Hermel leapt forward with his sword, and raced toward the monster, slashing at its belly with a graceful arc that splattered a wide splash of blood across the wall. Praymar ran forward and slid under the desk to reach out for the monster’s foot, upon which he performed his uncanny Mystic Drain. The creature wobbled. All twelve eyes blinked slowly. The monster brought his mighty hands up to his head and began to drool.
At that, Arik struck the creature with his axe. It crumpled to the ground with a heavy thud. Bantum struck the monster on the head with his warhammer, splattering brains and eyes all over the room. And that was the end of that Polyvizis.

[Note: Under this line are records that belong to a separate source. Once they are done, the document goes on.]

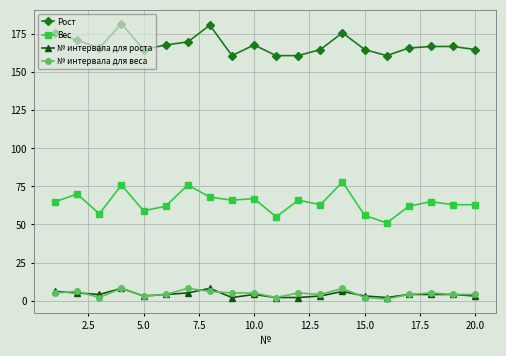

True or false: № интервала для роста and Рост cross at least once.

False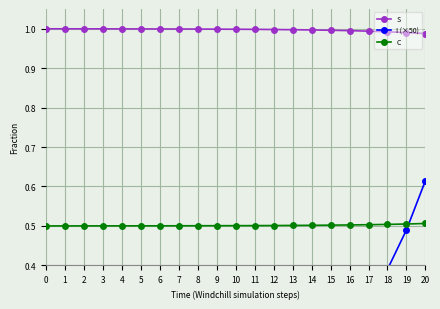

Rank the series by their average value, from highest to lowest.

S, C, I (×50)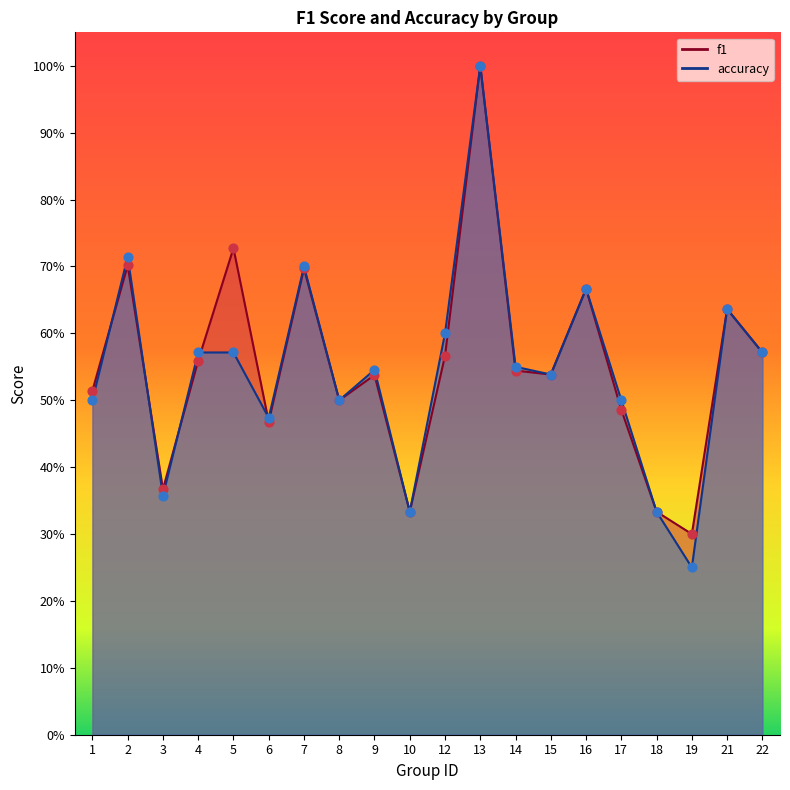

Which series has the largest total across all categories?

f1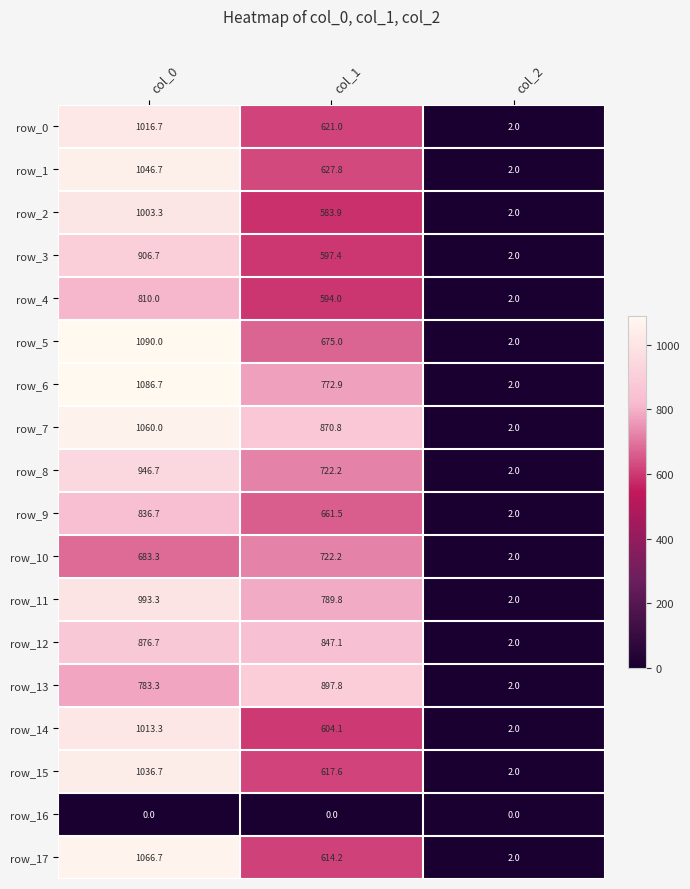

Which series has the largest total across all categories?

row_7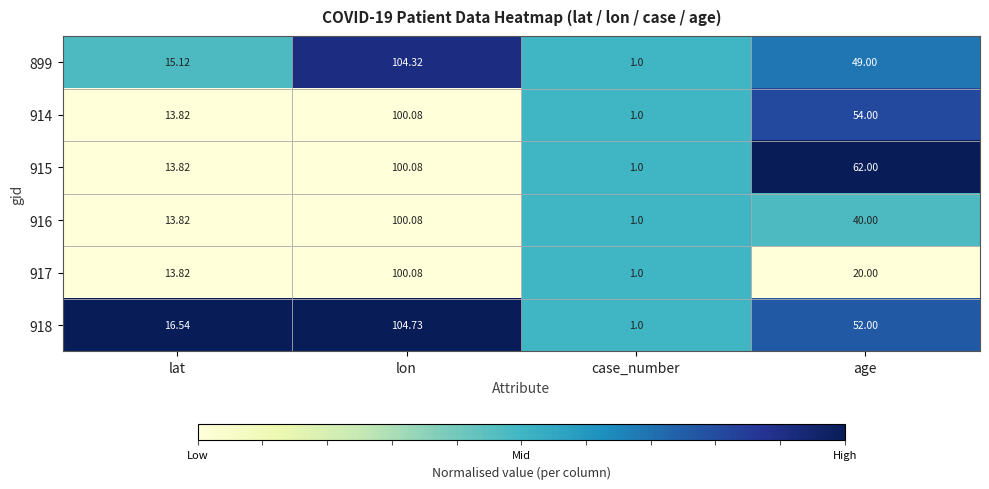

Which category has the highest value across all series?

lon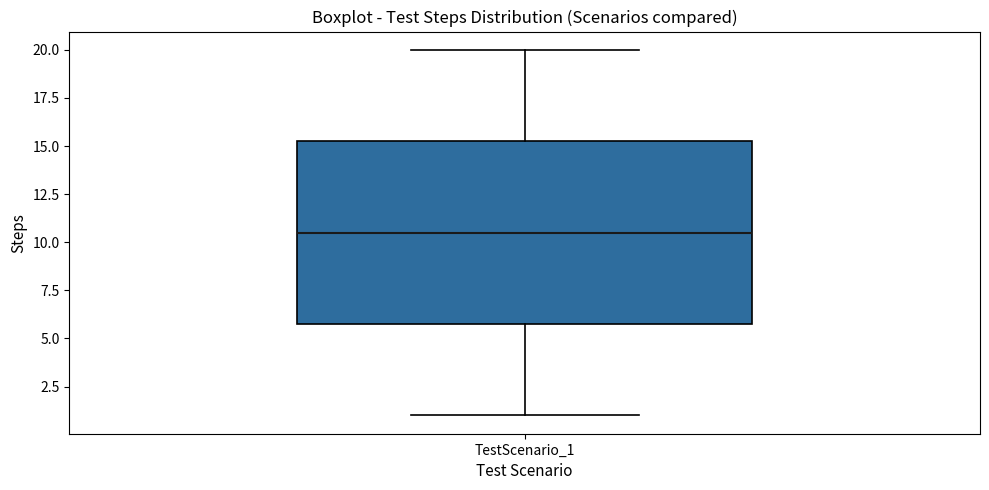

Read this box plot against the y-axis: the position of the median line, the range covered by the box, and the ends of both whiskers. The values are not printed on the chart, so give them approximately, as read against the axis.

median 10.5, box 6.0 to 15.5, whiskers 1.0 to 20.0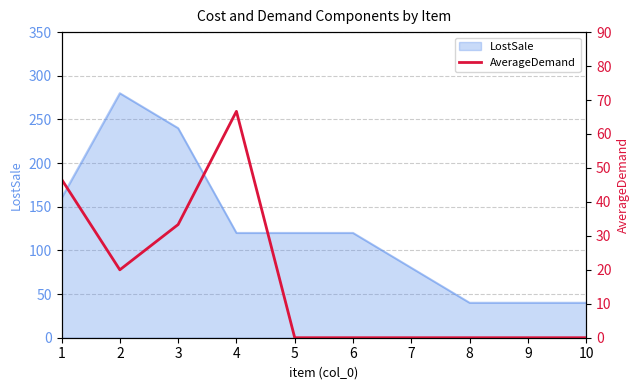

True or false: the data shows 0.0 at 9.

True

Praymar gazed at the creature’s exposed belly, wondering what its gut-blood might happen to taste like. However, for the sake of his friends, he restrained himself, and instead took the creatures pouch from its belt. Inside he found ten iron pieces.
“Oh, yes!” squeaked the young albino with glee.
“I have to say,” said Mr. Rokkafellah from the corner, “you fellows are magnificent!” And with that he deftly opened the cabinet and toasted the AAA Adventure Group with a inordinately large swig of fine brandy, courtesy of Dr. Lobe.